(Beginning of Information)
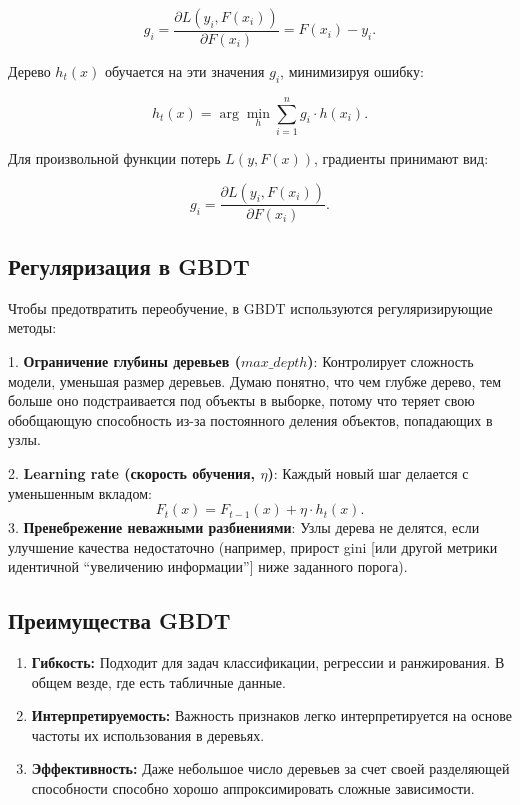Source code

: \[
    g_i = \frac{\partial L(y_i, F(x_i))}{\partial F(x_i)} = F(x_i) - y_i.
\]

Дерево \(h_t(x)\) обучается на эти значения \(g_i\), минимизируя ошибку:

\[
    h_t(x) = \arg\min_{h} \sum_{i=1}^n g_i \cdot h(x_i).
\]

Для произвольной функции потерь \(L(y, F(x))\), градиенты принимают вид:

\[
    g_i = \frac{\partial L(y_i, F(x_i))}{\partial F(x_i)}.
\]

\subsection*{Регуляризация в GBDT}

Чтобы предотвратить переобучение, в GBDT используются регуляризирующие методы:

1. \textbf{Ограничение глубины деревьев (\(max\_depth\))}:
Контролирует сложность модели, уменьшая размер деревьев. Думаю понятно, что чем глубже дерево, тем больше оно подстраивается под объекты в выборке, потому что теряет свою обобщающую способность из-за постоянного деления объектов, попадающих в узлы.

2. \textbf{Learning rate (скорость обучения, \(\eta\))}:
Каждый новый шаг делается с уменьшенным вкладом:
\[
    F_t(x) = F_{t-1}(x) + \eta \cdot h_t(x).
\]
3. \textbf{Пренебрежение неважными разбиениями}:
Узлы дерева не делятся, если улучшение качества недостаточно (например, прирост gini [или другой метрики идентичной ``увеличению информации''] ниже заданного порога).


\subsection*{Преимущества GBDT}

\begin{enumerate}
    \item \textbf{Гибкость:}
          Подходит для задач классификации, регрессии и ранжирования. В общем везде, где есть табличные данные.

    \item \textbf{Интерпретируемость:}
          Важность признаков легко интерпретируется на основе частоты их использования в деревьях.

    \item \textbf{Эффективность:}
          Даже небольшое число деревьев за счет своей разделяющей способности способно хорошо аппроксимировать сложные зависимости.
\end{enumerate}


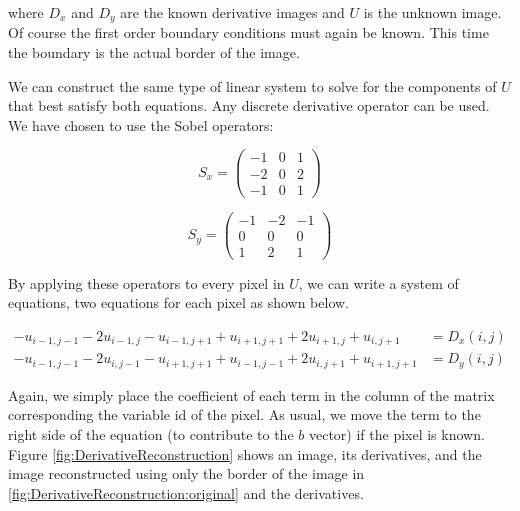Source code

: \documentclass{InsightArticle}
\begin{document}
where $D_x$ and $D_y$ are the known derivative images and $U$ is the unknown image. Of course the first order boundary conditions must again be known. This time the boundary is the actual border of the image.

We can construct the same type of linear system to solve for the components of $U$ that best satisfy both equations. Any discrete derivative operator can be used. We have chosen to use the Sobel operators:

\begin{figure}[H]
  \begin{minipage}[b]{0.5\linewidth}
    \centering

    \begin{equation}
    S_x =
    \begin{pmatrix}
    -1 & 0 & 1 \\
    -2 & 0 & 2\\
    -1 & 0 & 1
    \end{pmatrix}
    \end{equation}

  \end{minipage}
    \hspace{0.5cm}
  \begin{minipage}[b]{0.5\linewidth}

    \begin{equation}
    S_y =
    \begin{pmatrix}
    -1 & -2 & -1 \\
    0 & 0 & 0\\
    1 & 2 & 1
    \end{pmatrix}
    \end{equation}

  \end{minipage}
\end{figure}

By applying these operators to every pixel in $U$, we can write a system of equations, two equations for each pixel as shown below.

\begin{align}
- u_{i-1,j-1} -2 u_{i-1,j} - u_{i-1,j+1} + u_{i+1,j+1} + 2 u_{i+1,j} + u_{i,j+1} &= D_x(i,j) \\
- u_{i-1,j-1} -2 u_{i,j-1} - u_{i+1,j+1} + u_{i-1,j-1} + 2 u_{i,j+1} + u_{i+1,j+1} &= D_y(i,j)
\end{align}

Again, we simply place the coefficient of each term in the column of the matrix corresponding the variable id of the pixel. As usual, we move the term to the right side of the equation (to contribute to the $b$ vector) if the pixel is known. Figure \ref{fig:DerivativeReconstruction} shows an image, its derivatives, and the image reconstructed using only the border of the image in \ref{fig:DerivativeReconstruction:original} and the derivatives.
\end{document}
(End of Information)
(Beginning of Information)
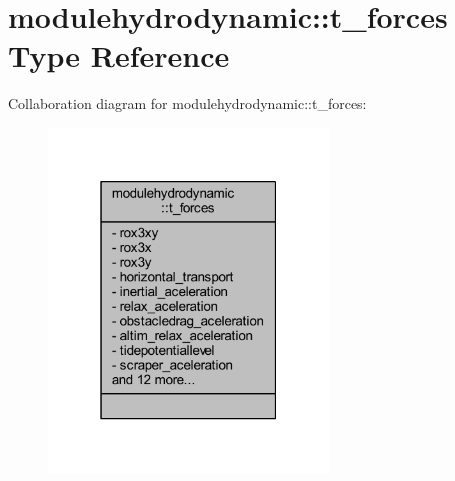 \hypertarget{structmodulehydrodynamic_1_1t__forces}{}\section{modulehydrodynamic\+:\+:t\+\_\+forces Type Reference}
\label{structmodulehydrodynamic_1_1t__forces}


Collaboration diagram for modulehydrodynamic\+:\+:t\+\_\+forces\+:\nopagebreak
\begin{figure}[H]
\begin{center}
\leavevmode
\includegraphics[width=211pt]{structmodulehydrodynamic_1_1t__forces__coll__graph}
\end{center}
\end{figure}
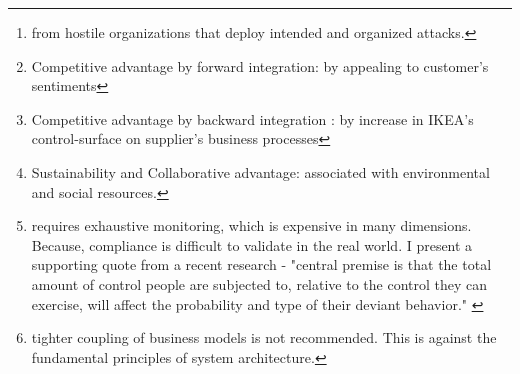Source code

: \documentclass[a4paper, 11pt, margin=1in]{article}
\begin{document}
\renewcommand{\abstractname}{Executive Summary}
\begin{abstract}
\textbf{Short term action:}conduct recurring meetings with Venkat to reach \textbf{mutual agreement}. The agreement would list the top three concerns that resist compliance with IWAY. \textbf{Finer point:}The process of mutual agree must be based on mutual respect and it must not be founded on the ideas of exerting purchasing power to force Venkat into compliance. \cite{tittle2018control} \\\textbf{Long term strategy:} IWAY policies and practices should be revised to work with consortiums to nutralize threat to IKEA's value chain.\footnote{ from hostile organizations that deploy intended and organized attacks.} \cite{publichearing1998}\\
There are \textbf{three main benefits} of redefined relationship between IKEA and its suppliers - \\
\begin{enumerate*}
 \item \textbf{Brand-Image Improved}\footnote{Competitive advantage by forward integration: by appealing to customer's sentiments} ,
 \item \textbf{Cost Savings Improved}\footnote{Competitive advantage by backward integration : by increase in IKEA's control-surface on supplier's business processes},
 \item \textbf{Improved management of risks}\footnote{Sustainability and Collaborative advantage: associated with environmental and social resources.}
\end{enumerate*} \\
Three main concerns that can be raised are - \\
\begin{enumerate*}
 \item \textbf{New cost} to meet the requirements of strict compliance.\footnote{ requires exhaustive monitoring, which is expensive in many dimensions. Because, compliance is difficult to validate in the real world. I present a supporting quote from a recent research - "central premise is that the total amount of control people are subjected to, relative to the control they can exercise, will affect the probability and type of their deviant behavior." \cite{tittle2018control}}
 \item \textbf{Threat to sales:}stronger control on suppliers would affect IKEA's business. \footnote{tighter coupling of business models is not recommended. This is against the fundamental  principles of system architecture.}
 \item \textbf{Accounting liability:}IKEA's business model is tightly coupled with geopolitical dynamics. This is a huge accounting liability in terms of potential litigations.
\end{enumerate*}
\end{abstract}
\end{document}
(End of Information)
Aim of the task: Check each line above for "main" and give the number of lines that match, nothing more.

Result of the exercise: 2